The question you have to ask yourself is whether you consider:
each vector as N realizations/samples of one single variable (for example two 3-dimensional vectors [X1,X2,X3] and [Y1,Y2,Y3], where you have 3 realizations for the variables X and Y respectively)
each vector as 1 realization for N variables (for example two 3-dimensional vectors [X1,Y1,Z1] and [X2,Y2,Z2], where you have 1 realization for the variables X,Y and Z per vector)
Since a covariance matrix is intuitively defined as a variance based on two different variables:
in the first case, you have 2 variables, N example values for each, so you end up with a 2x2 matrix where the covariances are computed thanks to N samples per variable
in the second case, you have N variables, 2 samples for each, so you end up with a NxN matrix
About the actual question, using numpy
if you consider that you have 25 variables per vector (took 3 instead of 25 to simplify example code), so one realization for several variables in one vector, use rowvar=0
# [X1,Y1,Z1]
X_realization1 = [1,2,3]
# [X2,Y2,Z2]
X_realization2 = [2,1,8]
numpy.cov([X,Y],rowvar=0) # rowvar false, each column is a variable
Code returns, considering 3 variables:
array([[ 0.5, -0.5, 2.5],
[-0.5, 0.5, -2.5],
[ 2.5, -2.5, 12.5]])
otherwise, if you consider that one vector is 25 samples for one variable, use rowvar=1 (numpy's default parameter)
# [X1,X2,X3]
X = [1,2,3]
# [Y1,Y2,Y3]
Y = [2,1,8]
numpy.cov([X,Y],rowvar=1) # rowvar true (default), each row is a variable
Code returns, considering 2 variables:
array([[ 1. , 3. ],
[ 3. , 14.33333333]])
Reading the documentation as,
>> np.cov.__doc__
or looking at Numpy Covariance, Numpy treats each row of array as a separate variable, so you have two variables and hence you get a 2 x 2 covariance matrix.
I think the previous post has right solution.
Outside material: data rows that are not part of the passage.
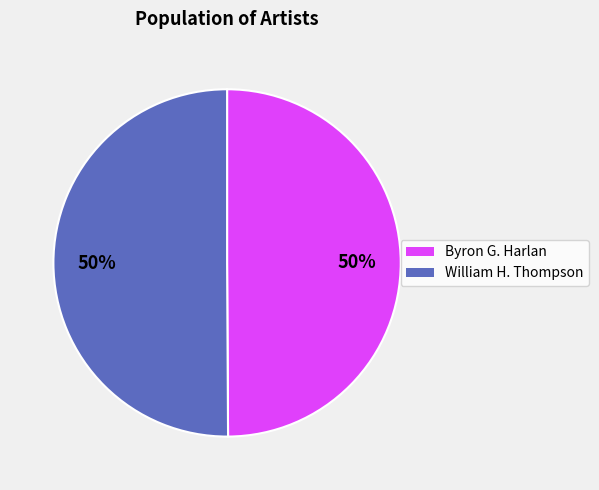

What percentage is the William H. Thompson slice, to the nearest percent?

50%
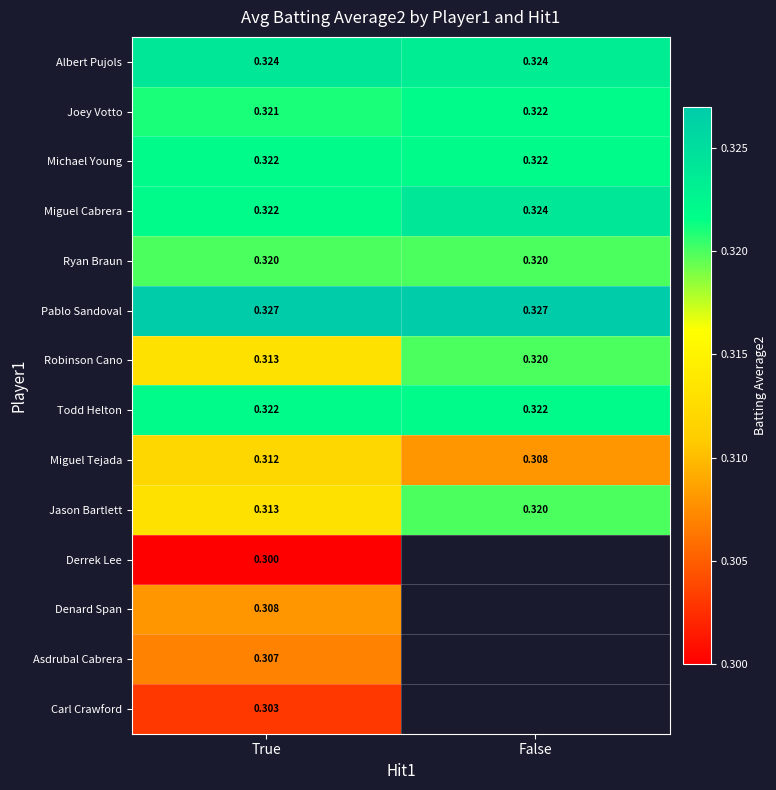

At which label does Joey Votto reach its minimum?

True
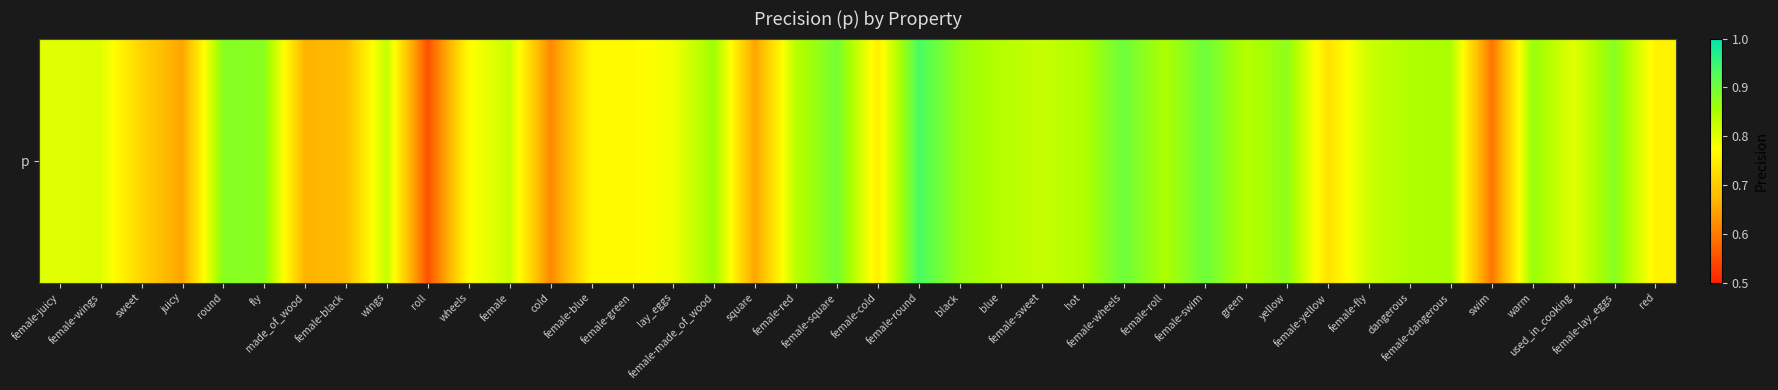

List the labels in order of value, smallest first.

roll, swim, cold, square, juicy, made_of_wood, female-black, sweet, female-yellow, female-cold, red, female-blue, female-green, wheels, lay_eggs, used_in_cooking, female-juicy, female-wings, female-fly, female, female-sweet, wings, female-red, blue, green, hot, dangerous, female-roll, female-dangerous, female-made_of_wood, warm, black, yellow, fly, round, female-lay_eggs, female-square, female-swim, female-wheels, female-round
I have the explanation :-)
I suppose what youre looking for is actually a covariance function which is a timelag function. I'm doing autocovariance like that:
def autocovariance(Xi, N, k):
Xs=np.average(Xi)
aCov = 0.0
for i in np.arange(0, N-k):
aCov = (Xi[(i+k)]-Xs)*(Xi[i]-Xs)+aCov
return (1./(N))*aCov
autocov[i]=(autocovariance(My_wector, N, h))
You should change
np.cov(x,y, rowvar=0)
onto
np.cov((x,y), rowvar=0)
What you got (2 by 2) is more useful than 25*25. Covariance of X and Y is an off-diagonal entry in the symmetric cov_matrix.
If you insist on (25 by 25) which I think useless, then why don't you write out the definition?
x=np.random.normal(size=25).reshape(25,1) # to make it 2d array.
y=np.random.normal(size=25).reshape(25,1)
cov = np.matmul(x-np.mean(x), (y-np.mean(y)).T) / len(x)
As pointed out above, you only have two vectors so you'll only get a 2x2 cov matrix.
IIRC the 2 main diagonal terms will be sum( (x-mean(x))**2) / (n-1) and similarly for y.
The 2 off-diagonal terms will be sum( (x-mean(x))(y-mean(y)) ) / (n-1). n=25 in this case.
according the document, you should expect variable vector in column:
If we examine N-dimensional samples, X = [x1, x2, ..., xn]^T
though later it says each row is a variable
Each row of m represents a variable.
so you need input your matrix as transpose
x=np.random.normal(size=25)
y=np.random.normal(size=25)
X = np.array([x,y])
np.cov(X.T)
and according to wikipedia: https://en.wikipedia.org/wiki/Covariance_matrix
X is column vector variable
X = [X1,X2, ..., Xn]^T
COV = E[X * X^T] - μx * μx^T // μx = E[X]
you can implement it yourself:
# X each row is variable
X = X - X.mean(axis=0)
h,w = X.shape
COV = X.T # X / (h-1)
i don't think you understand the definition of covariance matrix.
If you need 25 x 25 covariance matrix, you need 25 vectors each with n data points.